Written by Javier Luque
The New York Times published an article titled “A sea of change in heart attack treatment” describing a decline of 38% in the death rate from coronary disease among Americans. Surprisingly, this was achieved without new medical discoveries, no new technologies, no payment incentives, and little public notice. The answer: a series of changes in procedures that slashed the time it took to clear a blockage in a patient’s arteries and get blood flowing again. Additionally, the decline was observed both in elite hospitals and the poorest medical centers.
As I read the article, I could not help but ask myself: what could we, as professionals involved in the education sector, learn from this story? What if we improved the treatment of students with the same sense of urgency that patients with failing hearts are treated by the health system? Below, I describe five lessons that could be incorporated to boost student results inspired by these improvements in a place as unexpected as an emergency room.
Lesson 1: Identify top performers to extract lessons
From the beginning, cardiologists agreed that long delays between heart attacks and medical interventions have a huge influence on the patients’ survival rates. However, the true extent of delays was not realized until a national database on the topic was created, which allowed to pinpoint the top performing hospitals. Once these hospitals were identified, common practices among them emerged.
Several education systems in Latin America have made efforts to develop information to assess school performance, but the focus has been on average results rather than on identifying top performers. In some countries, authorities recognize top performing schools, but little effort has been made to identify their practices, losing an opportunity to gather knowledge to improve our education systems.
Lesson 2: Maximize and improve use of available data
Hospitals used to gather information about patients, but it wasn’t used in an efficient way. Despite being available, it was not promptly shared with those who could effectively use it. Top performing hospitals realized possible ways to improve the use of information, revolutionizing the process of information sharing among users, emergency rooms, and doctors.
In the education sector around the world, large volumes of data are being produced (from student results to enrollment rates and so on). However, significant gaps still exist between data collection and its effective use. For example, in Honduras, the national test is taken in November and the results reach schools at the beginning of April, when it is too late to use them to provide remedial support for the children who need it, or to make necessary arrangements in terms of teacher deployment.
Lesson 3: Make the decision-making process more effective
A decisive change that allowed hospitals’ response times to be reduced was the reorganization of the decision-making flows in the emergency rooms. Previous protocols required specialists to approve procedures, even if this meant that they had to be reached on the phone at 3AM. Not surprisingly, although most requests were cleared, yet scarce time was lost.
This redefinition of the decision-making processes is, in a way, similar to the decentralization process currently in place in several education systems. Many decisions require multiple levels of approval that, unfortunately, add more time and little value. For example, all the paperwork and administrative time that a school has to process to buy a simple broom exceeds exponentially the direct cost of that broom. Besides, schools tend to solve those problems by themselves by the time the paperwork is solved.
Lesson 4: Open discussion of results as a quality control
The changes implemented in heart attack treatment were, in most cases, driven by common sense and involved very little cost, but their application still sparked debate. Some studies claimed that death rates did not go down as a result of shorter times of treatment. Evidence was revised, and the consensus reemerged stronger.
Similarly, education policy is not exempt of debate. In several cases, rigorous experiments show different results for similar interventions, making it hard to reach consensus. Nonetheless, once evidence is revised, consensuses can be reached. For example, evaluations of ICT in the classroom produced mixed results, leading to further examination on their impact in learning.

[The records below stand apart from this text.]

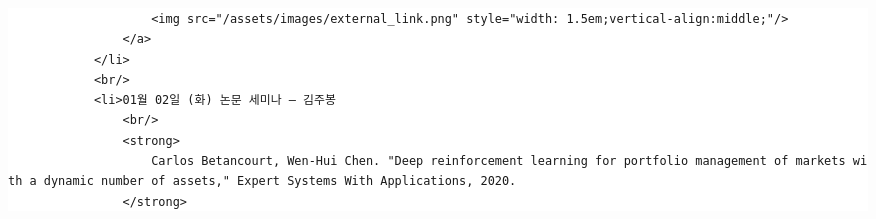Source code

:                         <img src="/assets/images/external_link.png" style="width: 1.5em;vertical-align:middle;"/>
                    </a>
                </li>
                <br/>
                <li>01월 02일 (화) 논문 세미나 – 김주봉
                    <br/>
                    <strong>
                        Carlos Betancourt, Wen-Hui Chen. "Deep reinforcement learning for portfolio management of markets with a dynamic number of assets," Expert Systems With Applications, 2020.
                    </strong>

Nowadays, the consensus is that effective ICT interventions require proper teacher training.
Lesson 5: Understand the sense of urgency
With coronary disease being the leading cause of death in the USA, it is not surprising that boosting survival rates is an urgent matter. The need for immediate reforms in the education sector is less obvious.
Nowadays, solid evidence from neuroscience shows there are age related windows of opportunities to learn that are lost if not used. Additionally, each time a kid is not engaged in learning activities in the class, it is also a lost chance that could deepen the learning gap with other students. And that could place him or her in an unfavorable path than can lead to dropping out of school.
So, can we shape the conversation to make education a high-priority issue, even when the realization of its impact may not be as immediate as saving a patient? I think we can. Just like 38% less people die of coronary disease, let’s set our own goal: improve student results by 38% and beyond.